The Blood Sugar Question

One clear downside of masa: it spikes blood sugar quickly. Research published in Frontiers in Nutrition found that corn tortillas made from masa flour have a predicted glycemic index around 91, which puts them firmly in the “high” category (anything above 70 qualifies). Blue corn versions score slightly lower, around 85, but still high. For context, white bread sits at about 75 and pure glucose is 100.

If you’re managing blood sugar, this matters. Pairing your gordita with a filling rich in fiber, protein, or fat slows digestion and blunts that spike considerably. A bean filling, for example, does triple duty here: beans add fiber, protein, and resistant starch, all of which help moderate the glucose response from the masa shell. Eating a gordita stuffed with beans is a very different metabolic experience than eating plain masa on its own.

Cooked on the Griddle vs. Deep-Fried

How the gordita is cooked changes the calorie picture dramatically. Traditional gorditas are often cooked on a comal (a flat griddle), which adds little to no extra fat. But many street vendors and restaurants deep-fry them, which can add 100 or more calories per gordita from absorbed oil. If you’re watching your fat intake, a griddle-cooked gordita is the better choice by a wide margin.

The type of fat in the masa itself also varies. Traditional recipes call for lard, which is about 41% saturated fat and contains 93 milligrams of cholesterol per 100 grams. Many modern recipes substitute vegetable oil instead. Canola oil, for instance, is only about 5% saturated fat with no cholesterol. Some cooks use vegetable shortening, though older formulations of shortening contained trans fats. Most shortening sold today is non-hydrogenated, so that concern has largely faded. If you’re making gorditas at home, swapping lard for a small amount of olive or canola oil is a simple way to improve the fat profile without changing the texture much.

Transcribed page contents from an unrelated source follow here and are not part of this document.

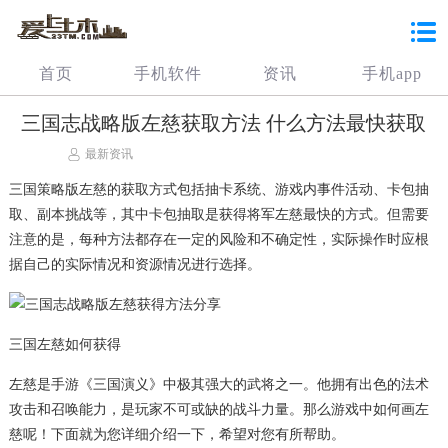
首页
手机软件
资讯
手机app
三国志战略版左慈获取方法 什么方法最快获取
最新资讯
三国策略版左慈的获取方式包括抽卡系统、游戏内事件活动、卡包抽
取、副本挑战等，其中卡包抽取是获得将军左慈最快的方式。但需要
注意的是，每种方法都存在一定的风险和不确定性，实际操作时应根
据自己的实际情况和资源情况进行选择。
三国左慈如何获得
左慈是手游《三国演义》中极其强大的武将之一。他拥有出色的法术
攻击和召唤能力，是玩家不可或缺的战斗力量。那么游戏中如何画左
慈呢！下面就为您详细介绍一下，希望对您有所帮助。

Fillings That Help vs. Fillings That Don’t

The filling is where you have the most control over whether your gordita ends up balanced or heavy.

  • Black beans: The best option nutritionally. They add about 7 grams of fiber and 8 grams of protein per serving, plus resistant starch that feeds beneficial gut bacteria and slows blood sugar absorption. A bean gordita at 250 to 280 calories is a complete, satisfying meal.
  • Queso fresco (small amount): Adds calcium with less fat than cheddar or Oaxaca cheese. A light sprinkle works; a heavy layer doesn’t.
  • Chicharrón: Pork cracklings push a gordita to 350 to 400 calories, mostly from fat. Tastes great, but nutritionally it’s the weakest common filling.
  • Cheese-heavy versions: Gorditas loaded with melted cheese reach 380 to 420 calories with a high proportion from saturated fat.

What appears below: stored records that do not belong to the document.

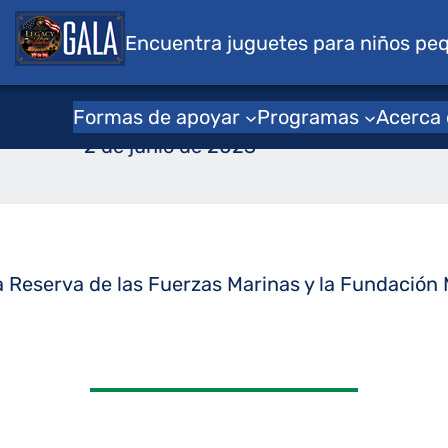
s para niños
Encuentra juguetes para niños pe
o de acuerdo fi
Formas de apoyar
Programas
Acerca
2 de junio de 2023
 Reserva de las Fuerzas Marinas y la Fundación M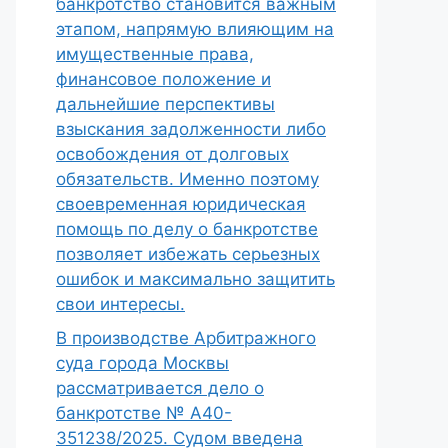
банкротство становится важным
этапом, напрямую влияющим на
имущественные права,
финансовое положение и
дальнейшие перспективы
взыскания задолженности либо
освобождения от долговых
обязательств. Именно поэтому
своевременная юридическая
помощь по делу о банкротстве
позволяет избежать серьезных
ошибок и максимально защитить
свои интересы.
В производстве Арбитражного
суда города Москвы
рассматривается дело о
банкротстве № А40-
351238/2025. Судом введена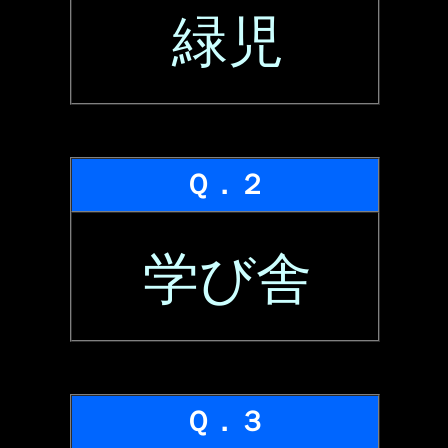
緑児
Ｑ．２
学び舎
Ｑ．３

Adding fresh toppings like shredded lettuce, diced tomato, and salsa gives you extra vitamins and fiber without meaningful calories. Sour cream and extra cheese do the opposite.

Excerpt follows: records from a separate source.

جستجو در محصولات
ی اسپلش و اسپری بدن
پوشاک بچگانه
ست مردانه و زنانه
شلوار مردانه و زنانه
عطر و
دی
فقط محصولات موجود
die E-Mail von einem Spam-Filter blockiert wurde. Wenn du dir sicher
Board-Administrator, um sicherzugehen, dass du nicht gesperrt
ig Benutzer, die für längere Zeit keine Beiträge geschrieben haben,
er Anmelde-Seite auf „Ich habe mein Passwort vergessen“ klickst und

How Gorditas Compare to Similar Foods

A bean gordita cooked on a griddle is comparable in calories to a bean taco, but the thicker masa shell means more corn-based carbohydrates and a slightly higher glycemic load. Compared to a flour tortilla burrito, the gordita’s nixtamalized corn delivers more calcium, iron, and B vitamins. Compared to a fast-food sandwich on a white bun, a bean gordita wins on fiber, mineral content, and overall ingredient quality.

The gordita’s real nutritional advantage is its simplicity. At its core, it’s whole-grain corn, beans, and fresh vegetables. There are no preservatives, no ultra-processed ingredients, and no added sugars. That puts it ahead of most grab-and-go options from a food quality standpoint, even when the calorie count is similar.

Making Gorditas Healthier at Home

If you’re making gorditas yourself, a few adjustments keep them solidly in the “healthy meal” category. Use canola or olive oil in the dough instead of lard. Cook them on a griddle rather than frying. Fill them with black beans, grilled vegetables, or shredded chicken. Add fresh salsa and a light sprinkle of queso fresco. Go easy on sour cream.

Portion also matters. A typical homemade gordita uses about a third of a cup of masa, which keeps the shell around 130 to 150 calories before filling. Two bean gorditas made this way come in around 500 to 560 calories total with strong protein, fiber, and mineral content. That’s a solid, filling meal without excess.